---
task_categories:
- text-generation
size_categories:
- 157K
license: apache-2.0
---

# Model Card for AtomThink-EMOVA-8B

The model is post-trained based on EMOVA-8B and the AtomThink framework, and can be used to solve complex multimodal mathematical problems.

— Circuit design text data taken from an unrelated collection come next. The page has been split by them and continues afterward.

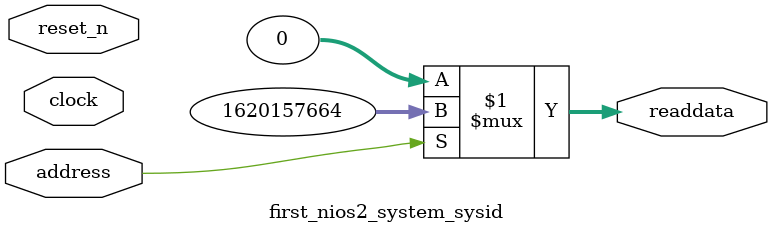
<source format=v>



// synthesis translate_off
`timescale 1ns / 1ps
// synthesis translate_on

// turn off superfluous verilog processor warnings 
// altera message_level Level1 
// altera message_off 10034 10035 10036 10037 10230 10240 10030 

module first_nios2_system_sysid (
               // inputs:
                address,
                clock,
                reset_n,

               // outputs:
                readdata
             )
;

  output  [ 31: 0] readdata;
  input            address;
  input            clock;
  input            reset_n;

  wire    [ 31: 0] readdata;
  //control_slave, which is an e_avalon_slave
  assign readdata = address ? 1620157664 : 0;

endmodule



</source>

# Comparison of accuracy with state-of-the-art methods on MathVista and MathVerse:
| **Model**             | **Inference** | **General** | **Math** | **Total** | **TL**   | **TD**   | **VI**   | **VD**   | **VO**   | **Total** |
|-----------------------|---------------|-------------|----------|-----------|----------|----------|----------|----------|----------|-----------|
| Random Choice         | -             | -           | -        | 17.9      | 12.4     | 12.4     | 12.4     | 12.4     | 12.4     | 12.4      |
| Human                 | -             | -           | -        | -         | 70.9     | 71.2     | 61.4     | 68.3     | 66.7     | 66.7      |
| OpenAI o1             | Slow Think*   | -           | -        | 73.9      | -        | -        | -        | -        | -        | -         |
| GPT-4o                | CoT           | -           | -        | 63.8      | -        | -        | -        | -        | -        | -         |
| GPT-4V                | CoT           | -           | -        | 49.9      | 56.6     | 63.1     | 51.4     | 50.8     | 50.3     | 54.4      |
| LLaVA-NeXT-34B        | Direct        | -           | -        | 46.5      | 25.5     | 33.8     | 23.5     | 20.3     | 15.7     | 23.8      |
| InternLM-XComposer2   | Direct        | -           | -        | 57.6      | 17.0     | 22.3     | 15.7     | 16.4     | 11.0     | 16.5      |
| Qwen-VL-Plus          | Direct        | -           | -        | 43.3      | 11.1     | 15.7     | 9.0      | 13.0     | 10.0     | 11.8      |
| LLaVA-1.5-13B         | Direct        | -           | -        | 27.6      | 15.2     | 19.4     | 16.8     | 15.2     | 11.3     | 15.6      |
| G-LLaVA-7B            | Direct        | -           | -        | 53.4      | 20.7     | 20.9     | 17.2     | 14.6     | 9.4      | 16.6      |
| MAVIS-7B              | Direct        | -           | -        | -         | 29.1     | 41.4     | 27.4     | 24.9     | 14.6     | 27.5      |
| LLaVA-Llama3-8B       | Direct        | 34.1        | 25.6     | 29.5      | 16.0     | 19.3     | 16.4     | 13.1     | 15.0     | 15.9      |
| EMOVA-8B-200k         | Direct        | 52.4        | 51.1     | 51.7      | 34.4     | 39.0     | 33.4     | 30.1     | 23.5     | 32.1      |
| EMOVA w/. Formatted   | CoT           | 30.9        | 31.3     | 31.1      | 26.5     | 36.5     | 25.3     | 20.4     | 19.8     | 25.7      |
| AtomThink-EMOVA       | Direct        | 53.9        | 52.4     | 53.1      | 33.6     | 39.0     | 33.8     | 28.0     | 24.4     | 31.8      |
| AtomThink-EMOVA       | Quick Think   | 48.7        | **54.4** | **51.8**  | **36.5** | **42.4** | **34.1** | **32.9** | **29.7** | **35.1**  |
| AtomThink-EMOVA       | Slow Think    | 48.9        | **57.0** | **53.3**  | **42.1** | **51.5** | **39.0** | **36.7** | **33.1** | **40.5**  |


# Citation
If you use this dataset in your research, please cite:
```text
@article{xiang2024atomthink,
  title={AtomThink: A Slow Thinking Framework for Multimodal Mathematical Reasoning},
  author={Xiang, Kun and Liu, Zhili and Jiang, Zihao and Nie, Yunshuang and Huang, Runhui and Fan, Haoxiang and Li, Hanhui and Huang, Weiran and Zeng, Yihan and Han, Jianhua and others},
  journal={arXiv preprint arXiv:2411.11930},
  year={2024}
}
@article{chen2024emova,
  title={Emova: Empowering language models to see, hear and speak with vivid emotions},
  author={Chen, Kai and Gou, Yunhao and Huang, Runhui and Liu, Zhili and Tan, Daxin and Xu, Jing and Wang, Chunwei and Zhu, Yi and Zeng, Yihan and Yang, Kuo and others},
  journal={arXiv preprint arXiv:2409.18042},
  year={2024}
}
```

# License
The checkpoint is released under the Apache 2.0 license. Please ensure proper attribution when using this dataset.